While some individuals recover and resume their normal lives after experiencing a cardiac failure, others victims may have to deal with consequential physical damages such as the brain damage as heart failure causes loss of grey matter in brain and results in decline in mental process.
Higher cardiovascular risk scores may predict cognitive decline including working memory, episodic memory, and the perceptual speed which results in neurodegeneration diseases, says a study published in the Journal of American College of Cardiology JACC.
Higher cardiovascular burden not only causes fast decline in cognitive memory but it is also significantly associated with formation of vascular lesions including brain tissue damage or formation of abnormal blood vessels with altered blood flow and altered neurons with lost functionality called neurodegeneration resulting in respective neurological disorders.
The prospective study of older individuals and revealed that most predisposed neurodegenerative disorders prerequisite to cardiac failures include dementia and Alzheimer’s. The global incidence of Alzheimer and dementia including United States is rising steeply. More than 50 million people are suffering from dementia and over 6 million people are suffering from Alzheimer’s including all age groups, says Alzheimer’s association.
The most affected age group is 65 or above. More than 5.8 million individuals aged 65 and above are suffering from Alzheimer’s associated dementia in 2020 and 80% are reported more than 75 years old. Each 1 in 10 65 years old person has Alzheimer’s dementia which is the 10 % of the people. The numbers are expected to increase up to 14 million by mid of the century according to the Alzheimer’s Association 2020 report.

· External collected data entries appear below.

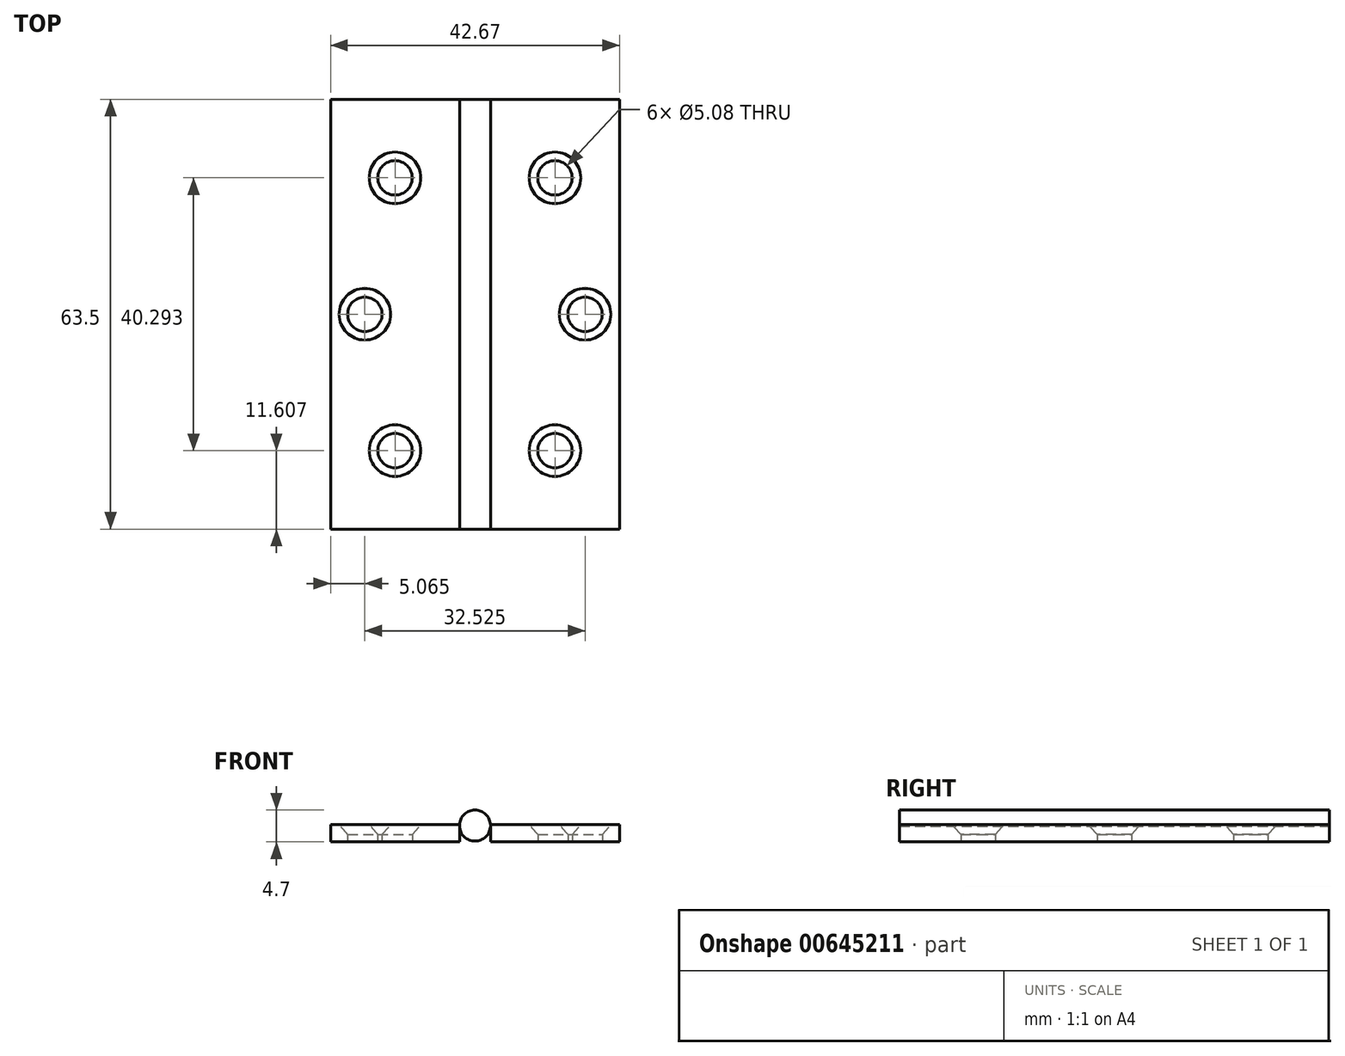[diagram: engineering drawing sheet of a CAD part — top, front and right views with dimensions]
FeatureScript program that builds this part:
annotation { "Feature Type Name" : "Feature", "Feature Type Description" : "" }
export const myFeature = defineFeature(function(context is Context, id is Id, definition is map)
    precondition{}
    {
        {
            var Q0;
            Q0=qCreatedBy(makeId("Top.planeOp"),FACE);
            var sketch = newSketch(context, id + "F0", { "sketchPlane" : qUnion([Q0])});
            skLineSegment(sketch, "E0.bottom", {"start": v(-55.16, 49.12) * mm, "end": v(-36.11, 49.12) * mm});
            skLineSegment(sketch, "E0.top", {"start": v(-55.16, -14.38) * mm, "end": v(-36.11, -14.38) * mm});
            skLineSegment(sketch, "E0.left", {"start": v(-55.16, 49.12) * mm, "end": v(-55.16, -14.38) * mm});
            skLineSegment(sketch, "E0.right", {"start": v(-36.11, 49.12) * mm, "end": v(-36.11, -14.38) * mm});
            skLineSegment(sketch, "E1.bottom", {"start": v(-31.54, -14.38) * mm, "end": v(-12.5, -14.38) * mm});
            skLineSegment(sketch, "E1.top", {"start": v(-31.54, 49.12) * mm, "end": v(-12.5, 49.12) * mm});
            skLineSegment(sketch, "E1.left", {"start": v(-31.54, -14.38) * mm, "end": v(-31.54, 49.12) * mm});
            skLineSegment(sketch, "E1.right", {"start": v(-12.5, -14.38) * mm, "end": v(-12.5, 49.12) * mm});
            skLineSegment(sketch, "E2", {"start": v(-45.64, 49.12) * mm, "end": v(-45.64, -14.38) * mm, "construction": true});
            skLineSegment(sketch, "E3", {"start": v(-22.02, -14.38) * mm, "end": v(-22.02, 49.12) * mm, "construction": true});
            skLineSegment(sketch, "E4", {"start": v(-12.5, 17.37) * mm, "end": v(-31.54, 17.37) * mm, "construction": true});
            skLineSegment(sketch, "E5", {"start": v(-36.11, 17.37) * mm, "end": v(-55.16, 17.37) * mm, "construction": true});
            skPoint(sketch, "E6", {"position": v(-22.02, -2.77) * mm});
            skPoint(sketch, "E7", {"position": v(-17.57, 17.37) * mm});
            skPoint(sketch, "E8", {"position": v(-22.02, 37.52) * mm});
            skPoint(sketch, "E9", {"position": v(-45.64, 37.52) * mm});
            skPoint(sketch, "E10", {"position": v(-50.1, 17.37) * mm});
            skPoint(sketch, "E11", {"position": v(-45.64, -2.77) * mm});
            skSolve(sketch);
        }
        {
            var Q0;
            Q0=makeQuery(id+"F0.imprint","IMPRINT",FACE,{"disambiguationData":[TD([[makeQuery(id+"F0.imprint","IMPRINT",EDGE,{"derivedFrom":sQuery(id+"F0.wireOp",EDGE,"E0.bottom")}),-1.0]])]});
            var Q1;
            Q1=makeQuery(id+"F0.imprint","IMPRINT",FACE,{"disambiguationData":[TD([[makeQuery(id+"F0.imprint","IMPRINT",EDGE,{"derivedFrom":sQuery(id+"F0.wireOp",EDGE,"E1.bottom")}),1.0]])]});
            extrude(context, id + "F1", {"entities" : qUnion([Q0, Q1]), "depth" : 2.54 * mm, "offsetDistance" : 25.4 * mm});
        }
        {
            var Q0;
            Q0=makeQuery(id+"F1.opExtrude","SWEPT_FACE",FACE,{"disambiguationData":[OSD([sQuery(id+"F0.wireOp",EDGE,"E0.bottom")])]});
            var sketch = newSketch(context, id + "F2", { "sketchPlane" : qUnion([Q0])});
            skLineSegment(sketch, "E12.0.0", {"start": v(12.5, 0) * mm, "end": v(31.54, 0) * mm});
            skLineSegment(sketch, "E12.0.1", {"start": v(31.54, 0) * mm, "end": v(31.54, 2.54) * mm});
            skLineSegment(sketch, "E12.0.2", {"start": v(31.54, 2.54) * mm, "end": v(12.5, 2.54) * mm});
            skLineSegment(sketch, "E12.0.3", {"start": v(12.5, 2.54) * mm, "end": v(12.5, 0) * mm});
            skCircle(sketch, "E13", {"center": v(33.83, 2.41) * mm, "radius": 2.29 * mm});
            skPoint(sketch, "E13.second.point", {"position": v(36.11, 2.54) * mm});
            skPoint(sketch, "E13.third.point", {"position": v(33.79, 4.7) * mm});
            skSolve(sketch);
        }
        {
            var Q0;
            {var subQ0=sQuery(id+"F2.wireOp",EDGE,"E13");var subQ1=sQuery(id+"F2.wireOp",EDGE,"E12.0.1");var subQ3=makeQuery(id+"F2.imprint","INTERSECT",VERTEX,{"derivedFrom":[subQ1,subQ0]});Q0=makeQuery(id+"F2.imprint","IMPRINT",FACE,{"disambiguationData":[TD([[makeQuery(id+"F2.imprint","IMPRINT",EDGE,{"disambiguationData":[TD([[subQ3,-1.0]])],"derivedFrom":subQ1}),-1.0]])]});}
            extrude(context, id + "F3", {"entities" : qUnion([Q0]), "oppositeDirection" : true, "depth" : 63.5 * mm, "offsetDistance" : 25.4 * mm});
        }
        {
            var Q0;
            Q0=makeQuery(id+"F1.opExtrude","CAP_FACE",FACE,{"disambiguationData":[OSD([sQuery(id+"F0.wireOp",EDGE,"E0.bottom"),sQuery(id+"F0.wireOp",EDGE,"E0.top"),sQuery(id+"F0.wireOp",EDGE,"E0.left"),sQuery(id+"F0.wireOp",EDGE,"E0.right")])],"isStart":false});
            var sketch = newSketch(context, id + "F4", { "sketchPlane" : qUnion([Q0])});
            skPoint(sketch, "E14.0", {"position": v(-50.1, 17.37) * mm});
            skPoint(sketch, "E14.1", {"position": v(-45.64, -2.77) * mm});
            skPoint(sketch, "E14.2", {"position": v(-22.02, -2.77) * mm});
            skPoint(sketch, "E14.3", {"position": v(-17.57, 17.37) * mm});
            skPoint(sketch, "E14.4", {"position": v(-22.02, 37.52) * mm});
            skPoint(sketch, "E14.5", {"position": v(-45.64, 37.52) * mm});
            skSolve(sketch);
        }
        {
            var Q0;
            Q0=sQuery(id+"F4.wireOp",VERTEX,"E14.1");
            var Q1;
            Q1=sQuery(id+"F4.wireOp",VERTEX,"E14.2");
            var Q2;
            Q2=sQuery(id+"F4.wireOp",VERTEX,"E14.3");
            var Q3;
            Q3=sQuery(id+"F4.wireOp",VERTEX,"E14.0");
            var Q4;
            Q4=sQuery(id+"F4.wireOp",VERTEX,"E14.5");
            var Q5;
            Q5=sQuery(id+"F4.wireOp",VERTEX,"E14.4");
            var Q6;
            Q6=makeQuery(id+"F1.opExtrude","SWEPT_BODY",BODY,{"disambiguationData":[OSD([sQuery(id+"F0.wireOp",EDGE,"E1.bottom"),sQuery(id+"F0.wireOp",EDGE,"E1.top"),sQuery(id+"F0.wireOp",EDGE,"E1.left"),sQuery(id+"F0.wireOp",EDGE,"E1.right")])]});
            var Q7;
            Q7=makeQuery(id+"F1.opExtrude","SWEPT_BODY",BODY,{"disambiguationData":[OSD([sQuery(id+"F0.wireOp",EDGE,"E0.bottom"),sQuery(id+"F0.wireOp",EDGE,"E0.top"),sQuery(id+"F0.wireOp",EDGE,"E0.left"),sQuery(id+"F0.wireOp",EDGE,"E0.right")])]});
            hole(context, id + "F5", {"style" : HoleStyle.C_SINK, "endStyle" : HoleEndStyle.THROUGH, "holeDiameter" : 5.08 * mm, "cSinkDiameter" : 7.62 * mm, "cSinkAngle" : 82 * degree, "majorDiameter" : 6.35 * mm, "isTappedThrough" : true, "tappedDepth" : 12.7 * mm, "tapClearance" : 3, "locations" : qUnion([Q0, Q1, Q2, Q3, Q4, Q5]), "scope" : qUnion([Q6, Q7]), "startStyle" : HoleStartStyle.SKETCH});
        }
    });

The study explains the link between heart and brain
The study focused on area of cognition in affected individuals like memory and speed processing. It helps to elucidate the complex interrelations between brain and heart functioning. The study included 1588 dementia free individuals with average age of 79.5 years and followed them for up to 21 years.
There are many specific cardiovascular risk factors, and each can either individually, or in combination, push the fast-forward button towards different aspects of cognitive decline, Dr. Richard Isaacson, director of the Alzheimer’s Prevention Clinic at Weill Cornell Medicine and NewYork-Presbyterian.
The study revealed that incidence of rapid decline in working memory, episodic memory, and speed to perceive things is higher in adults who have had heart attack or associated cardiovascular problems compared to those with reduced cardiovascular risk. The group of scientists from Tianjin Medical University in China found that individuals with higher cardiovascular risk had smaller hippocampus which plays an essential role in consolidation of information from short-term to long-term memory. Moreover, the patients had reduced grey matter, which is involved in perception and reduced total brain volume with damaged white matter which considerably affects brain learning and relaying information.
High blood pressure and diabetes can accelerate shrinkage of the brain. High cholesterol can increase the bad protein that builds up in the brains of people with Alzheimer’s. Decreased blood flow can cause ‘white spots’ on brain scans that can lead to slowed processing speed, Dr. Richard Isaacson, director of the Alzheimer’s Prevention Clinic at Weill Cornell Medicine and NewYork-Presbyterian.
However, the study was limited as the older white women were major proportion of the cohort. Moreover, the risk factors that are potentially associated with cognitive impairment are not fully assessed in this study and needs further elucidation.